Yeah, I feel like Tenet is a weak case for all of the hand-wringing. Nolan is a very divisive director, and even back a hundred years ago when we thought the pandemic was going to be under control by this summer and things would resume as "normal," I had already declared to my bf that I had no intention of seeing this in the theater because I'm not a Nolan fan to begin with and I was totally turned off by the pretentious "I can't possibly explain the premise of this ~amazing new film" that was the angle of the early press for this by Nolan and RPatz. I am not convinced this would have been the box office triumph they're envisioning if this had been a normal summer and it was up against, like, Wonder Woman 1984.

And that was before, you know, the pandemc continued and pretty much every public health official ranked sitting in a movie theater just below letting covid-infected strangers spit into your mouth in terms of risk.

I don't even trust the drive-in movies where I am. I thought that $24 + food delivery was a pretty good evening for two when we rented Bill and Ted Face the Music a few weeks back. I don't know why, but $24 to rent from Amazon somehow seemed more reasonable than the $30 for Mulan (setting aside the other political issues that made me disinterested in seeing Mulan). So yeah: $20-$24 seems like a sweet spot for being able to rake in a least a little bit of money until everyone either writes off all movies for the year or waits until 2022, which is pretty much the earliest I see myself back in the theaters at this point. And I'm someone who'd usually see two dozen movies a year at the theater.
posted by TwoStride at 7:44 PM on September 16, 2020 [1 favorite]
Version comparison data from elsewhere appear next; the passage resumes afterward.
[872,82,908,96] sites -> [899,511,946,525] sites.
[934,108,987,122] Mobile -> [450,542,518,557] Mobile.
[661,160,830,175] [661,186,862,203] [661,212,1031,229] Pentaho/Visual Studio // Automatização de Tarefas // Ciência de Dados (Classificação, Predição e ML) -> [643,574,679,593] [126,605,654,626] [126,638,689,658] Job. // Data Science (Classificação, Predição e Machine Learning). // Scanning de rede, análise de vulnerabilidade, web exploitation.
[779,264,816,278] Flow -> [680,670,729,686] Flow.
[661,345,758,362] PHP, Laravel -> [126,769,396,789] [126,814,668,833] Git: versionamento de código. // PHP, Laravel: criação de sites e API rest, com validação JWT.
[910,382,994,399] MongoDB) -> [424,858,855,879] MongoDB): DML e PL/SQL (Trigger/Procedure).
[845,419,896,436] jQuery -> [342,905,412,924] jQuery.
Also I'm the perfect example of the wisdom of the Hamilton scheme because I signed up for D+ explicitly to watch it, swore that I'd cancel after a month... and haven't canceled yet. So they've now earned $21 from me and counting.
posted by TwoStride at 7:47 PM on September 16, 2020 [4 favorites]


hey, if anyone needs to hear from any more film-snobs poo-poo-ing on Nolan for being visually flashy but narratively weak, well, you can count me in; I don't hate him, but I wouldn't go out of my way to see his next opus... which I guess is the case?